*** Extracted records ***
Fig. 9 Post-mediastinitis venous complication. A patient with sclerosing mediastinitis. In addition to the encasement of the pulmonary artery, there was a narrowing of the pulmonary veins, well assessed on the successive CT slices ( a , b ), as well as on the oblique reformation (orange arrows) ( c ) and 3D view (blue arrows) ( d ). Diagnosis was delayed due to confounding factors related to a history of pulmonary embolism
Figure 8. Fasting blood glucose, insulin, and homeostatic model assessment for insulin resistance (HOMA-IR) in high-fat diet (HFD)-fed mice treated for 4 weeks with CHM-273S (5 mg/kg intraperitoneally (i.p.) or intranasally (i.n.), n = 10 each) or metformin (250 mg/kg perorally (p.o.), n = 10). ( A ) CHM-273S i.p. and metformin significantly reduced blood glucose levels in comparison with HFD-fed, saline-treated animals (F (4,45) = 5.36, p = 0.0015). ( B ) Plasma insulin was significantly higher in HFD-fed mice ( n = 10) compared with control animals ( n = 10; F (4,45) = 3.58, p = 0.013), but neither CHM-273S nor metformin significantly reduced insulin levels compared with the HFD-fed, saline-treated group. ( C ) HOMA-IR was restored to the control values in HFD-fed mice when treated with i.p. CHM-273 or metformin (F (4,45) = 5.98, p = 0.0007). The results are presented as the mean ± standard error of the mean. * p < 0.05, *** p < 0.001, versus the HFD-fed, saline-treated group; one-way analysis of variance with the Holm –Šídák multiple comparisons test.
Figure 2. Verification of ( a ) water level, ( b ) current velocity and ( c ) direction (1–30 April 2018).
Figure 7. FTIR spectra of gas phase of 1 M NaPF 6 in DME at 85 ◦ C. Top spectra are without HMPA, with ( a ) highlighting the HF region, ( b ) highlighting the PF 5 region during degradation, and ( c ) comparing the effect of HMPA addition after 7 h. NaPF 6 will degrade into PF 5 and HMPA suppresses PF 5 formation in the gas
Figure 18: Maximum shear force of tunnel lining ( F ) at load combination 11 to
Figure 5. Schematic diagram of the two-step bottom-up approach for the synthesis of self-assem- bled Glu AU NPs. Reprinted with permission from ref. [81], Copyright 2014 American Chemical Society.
*** End of Extracted records ***
Problem requirements:
In full and without alteration, output the listing.

Written response:
Fig. 9 Post-mediastinitis venous complication. A patient with sclerosing mediastinitis. In addition to the encasement of the pulmonary artery, there was a narrowing of the pulmonary veins, well assessed on the successive CT slices ( a , b ), as well as on the oblique reformation (orange arrows) ( c ) and 3D view (blue arrows) ( d ). Diagnosis was delayed due to confounding factors related to a history of pulmonary embolism
Figure 8. Fasting blood glucose, insulin, and homeostatic model assessment for insulin resistance (HOMA-IR) in high-fat diet (HFD)-fed mice treated for 4 weeks with CHM-273S (5 mg/kg intraperitoneally (i.p.) or intranasally (i.n.), n = 10 each) or metformin (250 mg/kg perorally (p.o.), n = 10). ( A ) CHM-273S i.p. and metformin significantly reduced blood glucose levels in comparison with HFD-fed, saline-treated animals (F (4,45) = 5.36, p = 0.0015). ( B ) Plasma insulin was significantly higher in HFD-fed mice ( n = 10) compared with control animals ( n = 10; F (4,45) = 3.58, p = 0.013), but neither CHM-273S nor metformin significantly reduced insulin levels compared with the HFD-fed, saline-treated group. ( C ) HOMA-IR was restored to the control values in HFD-fed mice when treated with i.p. CHM-273 or metformin (F (4,45) = 5.98, p = 0.0007). The results are presented as the mean ± standard error of the mean. * p < 0.05, *** p < 0.001, versus the HFD-fed, saline-treated group; one-way analysis of variance with the Holm –Šídák multiple comparisons test.
Figure 2. Verification of ( a ) water level, ( b ) current velocity and ( c ) direction (1–30 April 2018).
Figure 7. FTIR spectra of gas phase of 1 M NaPF 6 in DME at 85 ◦ C. Top spectra are without HMPA, with ( a ) highlighting the HF region, ( b ) highlighting the PF 5 region during degradation, and ( c ) comparing the effect of HMPA addition after 7 h. NaPF 6 will degrade into PF 5 and HMPA suppresses PF 5 formation in the gas
Figure 18: Maximum shear force of tunnel lining ( F ) at load combination 11 to
Figure 5. Schematic diagram of the two-step bottom-up approach for the synthesis of self-assem- bled Glu AU NPs. Reprinted with permission from ref. [81], Copyright 2014 American Chemical Society.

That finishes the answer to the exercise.